*** Extracted entries ***

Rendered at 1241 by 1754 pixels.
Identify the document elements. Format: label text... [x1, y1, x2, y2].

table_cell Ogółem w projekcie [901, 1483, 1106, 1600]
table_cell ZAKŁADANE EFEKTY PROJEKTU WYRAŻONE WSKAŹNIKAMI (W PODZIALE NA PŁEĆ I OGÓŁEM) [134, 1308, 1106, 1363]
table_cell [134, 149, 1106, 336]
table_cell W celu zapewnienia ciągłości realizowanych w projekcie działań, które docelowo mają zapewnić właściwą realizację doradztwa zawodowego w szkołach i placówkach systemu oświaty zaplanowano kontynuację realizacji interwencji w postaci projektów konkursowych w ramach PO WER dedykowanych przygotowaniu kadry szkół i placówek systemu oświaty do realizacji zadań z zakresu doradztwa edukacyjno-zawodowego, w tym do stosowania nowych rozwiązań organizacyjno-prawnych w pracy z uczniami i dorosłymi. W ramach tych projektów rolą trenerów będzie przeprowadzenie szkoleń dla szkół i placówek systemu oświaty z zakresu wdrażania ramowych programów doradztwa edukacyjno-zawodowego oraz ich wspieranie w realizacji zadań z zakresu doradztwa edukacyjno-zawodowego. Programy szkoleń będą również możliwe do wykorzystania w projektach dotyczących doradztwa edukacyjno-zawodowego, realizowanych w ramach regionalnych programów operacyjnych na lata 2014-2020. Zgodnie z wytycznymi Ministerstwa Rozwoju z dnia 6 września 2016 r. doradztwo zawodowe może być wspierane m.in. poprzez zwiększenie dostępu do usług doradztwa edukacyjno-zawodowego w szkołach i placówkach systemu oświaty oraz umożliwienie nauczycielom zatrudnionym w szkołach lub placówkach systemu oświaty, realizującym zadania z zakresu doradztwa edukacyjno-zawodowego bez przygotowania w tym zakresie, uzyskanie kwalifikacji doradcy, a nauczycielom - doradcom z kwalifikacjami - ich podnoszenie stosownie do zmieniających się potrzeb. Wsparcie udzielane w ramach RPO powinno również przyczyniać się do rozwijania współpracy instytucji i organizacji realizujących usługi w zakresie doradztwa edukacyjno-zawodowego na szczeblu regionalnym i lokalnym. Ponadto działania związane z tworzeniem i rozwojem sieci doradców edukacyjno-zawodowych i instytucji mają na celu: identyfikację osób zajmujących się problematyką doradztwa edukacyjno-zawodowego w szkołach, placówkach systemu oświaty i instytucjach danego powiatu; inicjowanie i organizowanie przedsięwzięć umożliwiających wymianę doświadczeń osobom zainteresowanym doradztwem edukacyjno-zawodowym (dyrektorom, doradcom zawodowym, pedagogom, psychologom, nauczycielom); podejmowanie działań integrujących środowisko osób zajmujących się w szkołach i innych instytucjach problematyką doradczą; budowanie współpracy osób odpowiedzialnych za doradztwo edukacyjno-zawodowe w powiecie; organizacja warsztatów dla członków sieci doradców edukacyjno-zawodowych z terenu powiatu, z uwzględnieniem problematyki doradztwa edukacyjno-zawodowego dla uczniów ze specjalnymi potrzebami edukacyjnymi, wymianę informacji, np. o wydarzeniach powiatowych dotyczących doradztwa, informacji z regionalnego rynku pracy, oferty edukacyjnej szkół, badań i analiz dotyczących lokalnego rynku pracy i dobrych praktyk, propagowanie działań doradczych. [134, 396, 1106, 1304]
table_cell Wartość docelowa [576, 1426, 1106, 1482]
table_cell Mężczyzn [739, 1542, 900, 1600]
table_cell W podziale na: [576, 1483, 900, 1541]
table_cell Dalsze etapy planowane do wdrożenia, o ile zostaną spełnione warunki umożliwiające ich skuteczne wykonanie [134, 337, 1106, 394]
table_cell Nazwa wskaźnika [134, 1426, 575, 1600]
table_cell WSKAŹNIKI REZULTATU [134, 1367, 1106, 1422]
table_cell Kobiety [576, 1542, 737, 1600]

***

Task requirements >>
Each record shown above is to be given again exactly.

Solution for this problem >>
Rendered at 1241 by 1754 pixels.
Identify the document elements. Format: label text... [x1, y1, x2, y2].

table_cell Ogółem w projekcie [901, 1483, 1106, 1600]
table_cell ZAKŁADANE EFEKTY PROJEKTU WYRAŻONE WSKAŹNIKAMI (W PODZIALE NA PŁEĆ I OGÓŁEM) [134, 1308, 1106, 1363]
table_cell [134, 149, 1106, 336]
table_cell W celu zapewnienia ciągłości realizowanych w projekcie działań, które docelowo mają zapewnić właściwą realizację doradztwa zawodowego w szkołach i placówkach systemu oświaty zaplanowano kontynuację realizacji interwencji w postaci projektów konkursowych w ramach PO WER dedykowanych przygotowaniu kadry szkół i placówek systemu oświaty do realizacji zadań z zakresu doradztwa edukacyjno-zawodowego, w tym do stosowania nowych rozwiązań organizacyjno-prawnych w pracy z uczniami i dorosłymi. W ramach tych projektów rolą trenerów będzie przeprowadzenie szkoleń dla szkół i placówek systemu oświaty z zakresu wdrażania ramowych programów doradztwa edukacyjno-zawodowego oraz ich wspieranie w realizacji zadań z zakresu doradztwa edukacyjno-zawodowego. Programy szkoleń będą również możliwe do wykorzystania w projektach dotyczących doradztwa edukacyjno-zawodowego, realizowanych w ramach regionalnych programów operacyjnych na lata 2014-2020. Zgodnie z wytycznymi Ministerstwa Rozwoju z dnia 6 września 2016 r. doradztwo zawodowe może być wspierane m.in. poprzez zwiększenie dostępu do usług doradztwa edukacyjno-zawodowego w szkołach i placówkach systemu oświaty oraz umożliwienie nauczycielom zatrudnionym w szkołach lub placówkach systemu oświaty, realizującym zadania z zakresu doradztwa edukacyjno-zawodowego bez przygotowania w tym zakresie, uzyskanie kwalifikacji doradcy, a nauczycielom - doradcom z kwalifikacjami - ich podnoszenie stosownie do zmieniających się potrzeb. Wsparcie udzielane w ramach RPO powinno również przyczyniać się do rozwijania współpracy instytucji i organizacji realizujących usługi w zakresie doradztwa edukacyjno-zawodowego na szczeblu regionalnym i lokalnym. Ponadto działania związane z tworzeniem i rozwojem sieci doradców edukacyjno-zawodowych i instytucji mają na celu: identyfikację osób zajmujących się problematyką doradztwa edukacyjno-zawodowego w szkołach, placówkach systemu oświaty i instytucjach danego powiatu; inicjowanie i organizowanie przedsięwzięć umożliwiających wymianę doświadczeń osobom zainteresowanym doradztwem edukacyjno-zawodowym (dyrektorom, doradcom zawodowym, pedagogom, psychologom, nauczycielom); podejmowanie działań integrujących środowisko osób zajmujących się w szkołach i innych instytucjach problematyką doradczą; budowanie współpracy osób odpowiedzialnych za doradztwo edukacyjno-zawodowe w powiecie; organizacja warsztatów dla członków sieci doradców edukacyjno-zawodowych z terenu powiatu, z uwzględnieniem problematyki doradztwa edukacyjno-zawodowego dla uczniów ze specjalnymi potrzebami edukacyjnymi, wymianę informacji, np. o wydarzeniach powiatowych dotyczących doradztwa, informacji z regionalnego rynku pracy, oferty edukacyjnej szkół, badań i analiz dotyczących lokalnego rynku pracy i dobrych praktyk, propagowanie działań doradczych. [134, 396, 1106, 1304]
table_cell Wartość docelowa [576, 1426, 1106, 1482]
table_cell Mężczyzn [739, 1542, 900, 1600]
table_cell W podziale na: [576, 1483, 900, 1541]
table_cell Dalsze etapy planowane do wdrożenia, o ile zostaną spełnione warunki umożliwiające ich skuteczne wykonanie [134, 337, 1106, 394]
table_cell Nazwa wskaźnika [134, 1426, 575, 1600]
table_cell WSKAŹNIKI REZULTATU [134, 1367, 1106, 1422]
table_cell Kobiety [576, 1542, 737, 1600]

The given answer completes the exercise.